Exactement. Si je peux, je vais les voir en présentiel et si ce n’est pas possible, je demande aux compagnies de m’envoyer les captations. Je présente toute la saison aux institutions scolaires du canton et aux associations. Si je veux bien cibler et vendre un spectacle, rien de mieux que de l’avoir vu.
Y-a-t-il un metteur en scène dont tu apprécies particulièrement le travail?
Julie Berès, la jeune metteuse en scène française de La tendresse.
Un auteur ou une autrice?
Fabrice Melquiot dont nous avons reçu plusieurs pièces.
Un comédien ou une comédienne?
Charlotte Filou. Nous avons un de ses spectacles, la saison prochaine, sur Louise Michel et la Commune de Paris.
T’arrive-t-il d’aller voir une pièce de théâtre ailleurs qu’au Théâtre du Passage?
Oui, bien entendu, c’est même important. Je trouve que je devrais même aller voir des scolaires ailleurs.
Robert Bouvier, ton directeur va quitter son poste. Quel homme est-il?
Il a la flamme du théâtre en lui, autant en tant que comédien, directeur ou metteur en scène. Il vit, respire le théâtre. Robert Sandoz, féru de théâtre, va reprendre la direction du Théâtre du Passage, début 2025. Impossible d’assurer ce job sans être pris cent pour cent par cet art.
Qu’as-tu apprécié dans Les Diablogues, pièce dans laquelle il joue?
Les Dialogues se joue en extérieur. Nous avons eu plusieurs représentations au Jardin anglais. Je m’occupe de cette tournée sur les communes du littoral neuchâtelois, fin août et début septembre. Ces pièces hors les murs me tiennent beaucoup à cœur. Dans la même ligne de ce qui me plaît dans mon travail, toute personne, qui passe dans la rue, peut venir voir le spectacle dont il n’aurait pas forcément entendu parler ou qui n’aurait jamais vu de pièce. C’est une manière très décomplexée de découvrir le théâtre. On peut venir, partir, passer un moment avec ses enfants dans la place de jeux d’à côté.
Est-ce que tu as joué dans des pièces de théâtre?
Trois ou quatre années, j’ai fait des camps de théâtre avec Gérard Demierre, qui se terminaient par une représentation. Et quand j’étais enfant, j’ai fait de l’impro.
Est-ce que tu vas au cinéma ou es-tu abonnée à une plateforme de vidéo à la demande?
Et quel film t’a marquée?
Les deux. Incendie de Wajdi Mouawad, qui dirige le Théâtre de la colline à Paris et qui écrit incroyablement pour le théâtre. Et aussi, un film en stop motion, Marcel, le coquillage avec des chaussures de Dean Fleischer.
Est-ce-que tu lis beaucoup? Et quel genre?

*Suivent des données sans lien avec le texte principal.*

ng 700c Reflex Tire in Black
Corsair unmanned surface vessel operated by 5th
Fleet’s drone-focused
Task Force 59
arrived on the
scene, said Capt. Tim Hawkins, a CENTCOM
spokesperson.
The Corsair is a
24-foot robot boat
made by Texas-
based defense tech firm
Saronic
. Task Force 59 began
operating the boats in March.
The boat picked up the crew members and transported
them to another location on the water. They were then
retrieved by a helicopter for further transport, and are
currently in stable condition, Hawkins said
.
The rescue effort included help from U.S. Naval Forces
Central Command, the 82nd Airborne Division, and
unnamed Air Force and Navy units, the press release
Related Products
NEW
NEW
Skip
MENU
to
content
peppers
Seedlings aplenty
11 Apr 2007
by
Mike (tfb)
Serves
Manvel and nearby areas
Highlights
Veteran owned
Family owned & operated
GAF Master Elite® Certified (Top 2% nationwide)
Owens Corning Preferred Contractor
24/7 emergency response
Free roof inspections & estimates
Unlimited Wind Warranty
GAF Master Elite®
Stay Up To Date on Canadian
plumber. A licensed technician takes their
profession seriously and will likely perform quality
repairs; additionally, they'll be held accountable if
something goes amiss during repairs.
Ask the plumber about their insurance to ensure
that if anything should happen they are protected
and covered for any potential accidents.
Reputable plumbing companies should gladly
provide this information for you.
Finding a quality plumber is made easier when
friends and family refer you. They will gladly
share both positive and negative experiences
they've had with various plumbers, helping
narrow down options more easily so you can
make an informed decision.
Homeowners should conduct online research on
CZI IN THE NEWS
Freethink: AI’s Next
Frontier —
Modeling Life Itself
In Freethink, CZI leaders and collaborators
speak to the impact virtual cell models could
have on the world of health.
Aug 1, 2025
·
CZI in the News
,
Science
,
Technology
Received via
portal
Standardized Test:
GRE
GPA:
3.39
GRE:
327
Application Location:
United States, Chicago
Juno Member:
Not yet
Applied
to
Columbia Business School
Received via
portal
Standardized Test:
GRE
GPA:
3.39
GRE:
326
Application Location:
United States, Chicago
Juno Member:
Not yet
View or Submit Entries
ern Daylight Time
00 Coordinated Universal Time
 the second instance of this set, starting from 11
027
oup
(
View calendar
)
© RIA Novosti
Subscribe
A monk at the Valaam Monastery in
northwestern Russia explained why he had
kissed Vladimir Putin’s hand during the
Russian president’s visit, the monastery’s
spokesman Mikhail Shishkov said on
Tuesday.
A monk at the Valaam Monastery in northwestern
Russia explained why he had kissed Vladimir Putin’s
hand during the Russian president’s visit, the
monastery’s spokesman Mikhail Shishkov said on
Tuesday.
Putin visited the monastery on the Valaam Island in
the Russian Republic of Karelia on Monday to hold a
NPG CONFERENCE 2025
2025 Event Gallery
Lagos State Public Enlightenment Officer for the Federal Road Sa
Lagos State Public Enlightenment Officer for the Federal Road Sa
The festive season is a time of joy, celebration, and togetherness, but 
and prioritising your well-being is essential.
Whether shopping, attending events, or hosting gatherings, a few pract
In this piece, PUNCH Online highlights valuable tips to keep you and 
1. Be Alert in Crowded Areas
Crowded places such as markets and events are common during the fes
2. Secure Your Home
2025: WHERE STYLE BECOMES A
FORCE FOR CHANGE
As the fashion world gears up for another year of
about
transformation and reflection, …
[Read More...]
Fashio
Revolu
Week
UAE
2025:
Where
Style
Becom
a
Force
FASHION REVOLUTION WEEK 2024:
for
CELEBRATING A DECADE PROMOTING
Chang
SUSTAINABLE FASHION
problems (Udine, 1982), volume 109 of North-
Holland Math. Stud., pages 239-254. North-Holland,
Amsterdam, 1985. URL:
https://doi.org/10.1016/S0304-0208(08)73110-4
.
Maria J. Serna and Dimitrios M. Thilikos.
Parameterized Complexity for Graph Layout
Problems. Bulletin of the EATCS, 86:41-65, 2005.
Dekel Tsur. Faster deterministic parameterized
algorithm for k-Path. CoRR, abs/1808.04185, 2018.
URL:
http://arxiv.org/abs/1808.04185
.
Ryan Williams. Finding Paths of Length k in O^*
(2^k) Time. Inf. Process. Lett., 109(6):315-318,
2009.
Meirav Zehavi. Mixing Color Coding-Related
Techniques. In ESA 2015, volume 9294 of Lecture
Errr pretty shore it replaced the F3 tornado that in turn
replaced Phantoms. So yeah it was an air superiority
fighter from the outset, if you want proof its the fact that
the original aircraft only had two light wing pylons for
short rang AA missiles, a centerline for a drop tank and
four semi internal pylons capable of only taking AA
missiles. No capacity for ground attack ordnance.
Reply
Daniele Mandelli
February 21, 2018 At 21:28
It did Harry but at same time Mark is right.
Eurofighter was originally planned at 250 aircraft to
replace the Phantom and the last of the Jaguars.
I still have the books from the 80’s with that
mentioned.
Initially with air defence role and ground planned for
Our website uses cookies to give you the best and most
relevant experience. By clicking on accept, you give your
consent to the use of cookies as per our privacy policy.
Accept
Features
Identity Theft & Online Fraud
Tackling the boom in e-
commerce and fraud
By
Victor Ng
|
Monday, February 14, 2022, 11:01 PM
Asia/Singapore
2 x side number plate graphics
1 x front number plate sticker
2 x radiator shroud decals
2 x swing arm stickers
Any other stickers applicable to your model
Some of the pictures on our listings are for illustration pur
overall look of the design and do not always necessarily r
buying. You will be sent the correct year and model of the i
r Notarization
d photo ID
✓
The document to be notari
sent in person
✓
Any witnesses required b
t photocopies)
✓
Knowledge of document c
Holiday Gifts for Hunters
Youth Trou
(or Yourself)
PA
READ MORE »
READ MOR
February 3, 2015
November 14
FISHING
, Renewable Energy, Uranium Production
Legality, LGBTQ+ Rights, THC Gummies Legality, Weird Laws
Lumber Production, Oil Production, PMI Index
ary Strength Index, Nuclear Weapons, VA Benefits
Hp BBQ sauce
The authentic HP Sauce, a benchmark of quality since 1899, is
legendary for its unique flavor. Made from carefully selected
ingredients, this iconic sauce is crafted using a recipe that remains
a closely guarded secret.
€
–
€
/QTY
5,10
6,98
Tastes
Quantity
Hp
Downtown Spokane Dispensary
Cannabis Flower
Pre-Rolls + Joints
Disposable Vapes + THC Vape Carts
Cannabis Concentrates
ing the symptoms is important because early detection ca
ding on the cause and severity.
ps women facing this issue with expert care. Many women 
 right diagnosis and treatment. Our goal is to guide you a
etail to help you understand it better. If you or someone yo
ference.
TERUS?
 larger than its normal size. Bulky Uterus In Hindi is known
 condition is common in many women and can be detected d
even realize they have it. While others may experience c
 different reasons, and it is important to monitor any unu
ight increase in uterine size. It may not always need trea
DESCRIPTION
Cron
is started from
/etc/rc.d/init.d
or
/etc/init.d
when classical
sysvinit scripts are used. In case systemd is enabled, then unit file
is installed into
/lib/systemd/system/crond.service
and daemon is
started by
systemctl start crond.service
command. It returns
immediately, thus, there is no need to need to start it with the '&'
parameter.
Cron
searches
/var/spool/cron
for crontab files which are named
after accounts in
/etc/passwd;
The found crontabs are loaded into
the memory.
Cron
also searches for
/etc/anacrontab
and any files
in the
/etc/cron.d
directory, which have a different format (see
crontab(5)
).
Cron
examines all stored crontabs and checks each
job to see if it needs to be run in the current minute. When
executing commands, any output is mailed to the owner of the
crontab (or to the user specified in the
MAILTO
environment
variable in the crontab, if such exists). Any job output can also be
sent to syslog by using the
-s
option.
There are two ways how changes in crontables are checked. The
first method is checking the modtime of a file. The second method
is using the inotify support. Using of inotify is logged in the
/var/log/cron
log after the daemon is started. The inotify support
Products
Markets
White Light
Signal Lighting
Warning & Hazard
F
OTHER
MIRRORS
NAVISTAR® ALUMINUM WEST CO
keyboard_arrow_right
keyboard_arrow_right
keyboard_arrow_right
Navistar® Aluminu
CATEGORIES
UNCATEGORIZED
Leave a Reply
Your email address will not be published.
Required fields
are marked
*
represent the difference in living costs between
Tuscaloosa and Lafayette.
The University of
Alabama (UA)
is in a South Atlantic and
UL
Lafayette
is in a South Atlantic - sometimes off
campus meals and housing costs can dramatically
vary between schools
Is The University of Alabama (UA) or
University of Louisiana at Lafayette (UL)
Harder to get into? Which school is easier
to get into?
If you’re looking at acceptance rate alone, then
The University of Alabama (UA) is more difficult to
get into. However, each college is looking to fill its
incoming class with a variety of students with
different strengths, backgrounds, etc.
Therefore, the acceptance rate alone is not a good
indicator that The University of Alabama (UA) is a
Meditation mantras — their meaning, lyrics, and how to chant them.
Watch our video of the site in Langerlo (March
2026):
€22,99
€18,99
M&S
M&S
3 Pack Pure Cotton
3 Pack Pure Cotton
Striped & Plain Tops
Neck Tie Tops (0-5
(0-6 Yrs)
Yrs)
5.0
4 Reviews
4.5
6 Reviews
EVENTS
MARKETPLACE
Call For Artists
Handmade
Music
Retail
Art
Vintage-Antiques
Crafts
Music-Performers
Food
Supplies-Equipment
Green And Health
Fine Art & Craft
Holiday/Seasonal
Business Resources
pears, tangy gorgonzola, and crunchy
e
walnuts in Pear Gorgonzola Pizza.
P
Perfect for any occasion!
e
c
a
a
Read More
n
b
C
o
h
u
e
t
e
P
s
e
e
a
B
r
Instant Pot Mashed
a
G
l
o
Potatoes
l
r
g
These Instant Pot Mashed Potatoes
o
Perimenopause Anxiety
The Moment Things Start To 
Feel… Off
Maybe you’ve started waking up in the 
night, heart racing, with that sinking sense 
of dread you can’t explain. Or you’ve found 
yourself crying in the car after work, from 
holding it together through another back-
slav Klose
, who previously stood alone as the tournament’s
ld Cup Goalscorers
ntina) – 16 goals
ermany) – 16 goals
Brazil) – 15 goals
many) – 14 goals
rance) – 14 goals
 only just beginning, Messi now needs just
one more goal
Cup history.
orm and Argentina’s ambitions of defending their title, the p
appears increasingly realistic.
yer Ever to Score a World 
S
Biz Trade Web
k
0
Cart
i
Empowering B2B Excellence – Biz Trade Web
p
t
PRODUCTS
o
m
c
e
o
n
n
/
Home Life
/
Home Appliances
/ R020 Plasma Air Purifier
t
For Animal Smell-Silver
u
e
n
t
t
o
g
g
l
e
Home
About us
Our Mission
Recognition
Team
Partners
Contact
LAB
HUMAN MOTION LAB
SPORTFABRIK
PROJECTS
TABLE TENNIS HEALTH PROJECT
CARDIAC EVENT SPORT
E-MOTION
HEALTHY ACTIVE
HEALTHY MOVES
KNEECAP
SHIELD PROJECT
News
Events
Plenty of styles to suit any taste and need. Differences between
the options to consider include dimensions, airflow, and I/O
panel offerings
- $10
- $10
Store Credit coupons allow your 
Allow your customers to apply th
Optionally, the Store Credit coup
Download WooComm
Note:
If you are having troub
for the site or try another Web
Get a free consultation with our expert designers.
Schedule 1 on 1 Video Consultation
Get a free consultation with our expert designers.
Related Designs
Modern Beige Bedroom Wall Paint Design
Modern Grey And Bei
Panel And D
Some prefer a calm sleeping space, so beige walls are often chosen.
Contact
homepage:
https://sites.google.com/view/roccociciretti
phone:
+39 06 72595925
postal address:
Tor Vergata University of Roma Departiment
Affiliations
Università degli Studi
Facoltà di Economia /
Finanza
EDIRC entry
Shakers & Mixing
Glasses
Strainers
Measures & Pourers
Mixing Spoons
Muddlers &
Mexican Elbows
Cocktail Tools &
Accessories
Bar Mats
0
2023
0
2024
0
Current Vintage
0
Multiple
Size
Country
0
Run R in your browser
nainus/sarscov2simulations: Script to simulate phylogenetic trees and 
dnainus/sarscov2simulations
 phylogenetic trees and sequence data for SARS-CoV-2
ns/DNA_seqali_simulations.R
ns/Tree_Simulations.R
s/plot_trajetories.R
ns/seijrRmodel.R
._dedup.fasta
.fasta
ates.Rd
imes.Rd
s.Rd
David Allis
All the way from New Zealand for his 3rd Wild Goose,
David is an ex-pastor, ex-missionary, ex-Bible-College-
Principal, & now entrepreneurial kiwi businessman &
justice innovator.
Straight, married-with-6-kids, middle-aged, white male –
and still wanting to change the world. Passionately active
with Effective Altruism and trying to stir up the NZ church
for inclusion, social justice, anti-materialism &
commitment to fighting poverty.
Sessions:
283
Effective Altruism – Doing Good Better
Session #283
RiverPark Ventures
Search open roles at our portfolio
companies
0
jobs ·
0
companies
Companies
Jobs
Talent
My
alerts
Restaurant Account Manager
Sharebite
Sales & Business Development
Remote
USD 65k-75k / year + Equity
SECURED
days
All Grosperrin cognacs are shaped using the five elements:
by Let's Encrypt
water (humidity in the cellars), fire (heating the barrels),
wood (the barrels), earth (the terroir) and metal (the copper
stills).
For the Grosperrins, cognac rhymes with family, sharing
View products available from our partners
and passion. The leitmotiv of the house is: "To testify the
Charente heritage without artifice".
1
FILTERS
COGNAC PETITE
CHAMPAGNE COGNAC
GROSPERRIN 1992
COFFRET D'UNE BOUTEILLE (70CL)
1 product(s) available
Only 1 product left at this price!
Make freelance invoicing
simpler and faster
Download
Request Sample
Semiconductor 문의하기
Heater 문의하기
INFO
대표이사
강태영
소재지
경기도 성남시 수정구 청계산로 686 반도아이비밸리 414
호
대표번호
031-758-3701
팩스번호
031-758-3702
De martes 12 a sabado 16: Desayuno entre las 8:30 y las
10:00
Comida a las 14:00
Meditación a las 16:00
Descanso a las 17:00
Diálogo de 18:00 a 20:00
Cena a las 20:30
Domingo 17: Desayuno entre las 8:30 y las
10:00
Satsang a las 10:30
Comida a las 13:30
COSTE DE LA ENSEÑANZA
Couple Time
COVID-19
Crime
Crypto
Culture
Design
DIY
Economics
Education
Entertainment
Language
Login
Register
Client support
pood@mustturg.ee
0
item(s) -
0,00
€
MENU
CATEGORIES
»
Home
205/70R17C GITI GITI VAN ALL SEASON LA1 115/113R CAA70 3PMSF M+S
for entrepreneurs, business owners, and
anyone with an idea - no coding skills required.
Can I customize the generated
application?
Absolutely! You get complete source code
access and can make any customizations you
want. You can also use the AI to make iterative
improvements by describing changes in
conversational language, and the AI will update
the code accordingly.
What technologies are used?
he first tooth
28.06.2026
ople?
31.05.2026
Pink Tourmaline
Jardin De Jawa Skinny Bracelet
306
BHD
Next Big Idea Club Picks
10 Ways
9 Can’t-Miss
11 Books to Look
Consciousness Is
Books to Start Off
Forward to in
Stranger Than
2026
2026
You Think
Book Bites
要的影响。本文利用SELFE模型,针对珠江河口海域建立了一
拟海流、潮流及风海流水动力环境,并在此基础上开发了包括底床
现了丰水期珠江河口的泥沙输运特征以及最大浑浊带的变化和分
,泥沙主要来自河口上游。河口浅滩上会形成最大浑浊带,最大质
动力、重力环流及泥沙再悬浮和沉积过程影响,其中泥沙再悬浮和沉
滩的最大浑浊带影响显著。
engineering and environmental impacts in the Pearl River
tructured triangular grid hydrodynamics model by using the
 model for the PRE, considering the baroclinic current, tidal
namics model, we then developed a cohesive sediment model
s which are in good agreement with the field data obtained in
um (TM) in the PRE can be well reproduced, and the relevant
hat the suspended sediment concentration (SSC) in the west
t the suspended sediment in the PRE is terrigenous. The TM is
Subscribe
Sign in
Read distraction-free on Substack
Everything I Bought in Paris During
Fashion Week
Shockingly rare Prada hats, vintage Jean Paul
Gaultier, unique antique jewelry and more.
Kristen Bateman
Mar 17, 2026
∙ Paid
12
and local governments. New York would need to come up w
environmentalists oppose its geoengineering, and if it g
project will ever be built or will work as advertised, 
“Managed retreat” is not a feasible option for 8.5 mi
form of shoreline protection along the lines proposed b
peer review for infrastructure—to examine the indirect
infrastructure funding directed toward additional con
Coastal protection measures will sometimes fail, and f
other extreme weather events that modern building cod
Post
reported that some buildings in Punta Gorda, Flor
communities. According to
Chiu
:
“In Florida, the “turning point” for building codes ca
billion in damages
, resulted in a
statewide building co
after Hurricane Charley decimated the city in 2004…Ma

Oui, beaucoup. Franchement, beaucoup de choses différentes. Vu que je fais quotidiennement l’aller-retour sur Lausanne, je lis au minimum deux heures par jour. En ce moment, je lis Hamnet, une version un peu féministe de Hamlet. Je lis beaucoup d’autrices. En duo avec une amie, au début de l’année, nous choisissons douze livres que nous répartissons à raison d’un livre par mois. Nous les lisons chacune de notre côté et nous réunissons pour en parler.
As-tu un hobby?
Je cuisine énormément. Récemment, je suis allée au Japon, alors depuis deux-trois mois, je cuisine uniquement japonais. Et j’adore danser, je prends des cours.
Quel est ton plat préféré?
Un truc que j’aime trop, que je fais souvent, la salade d’Hijiki, une sorte d’algue. Ça, avec juste du riz et un œuf mariné dans de la sauce soja, de l’eau et du marin, une sorte de saké plus sucré, c’est trop bon.
Si tu pouvais émettre un souhait qu’un génie exaucerait, lequel choisirais-tu?
Que l’argent ne régisse pas le monde.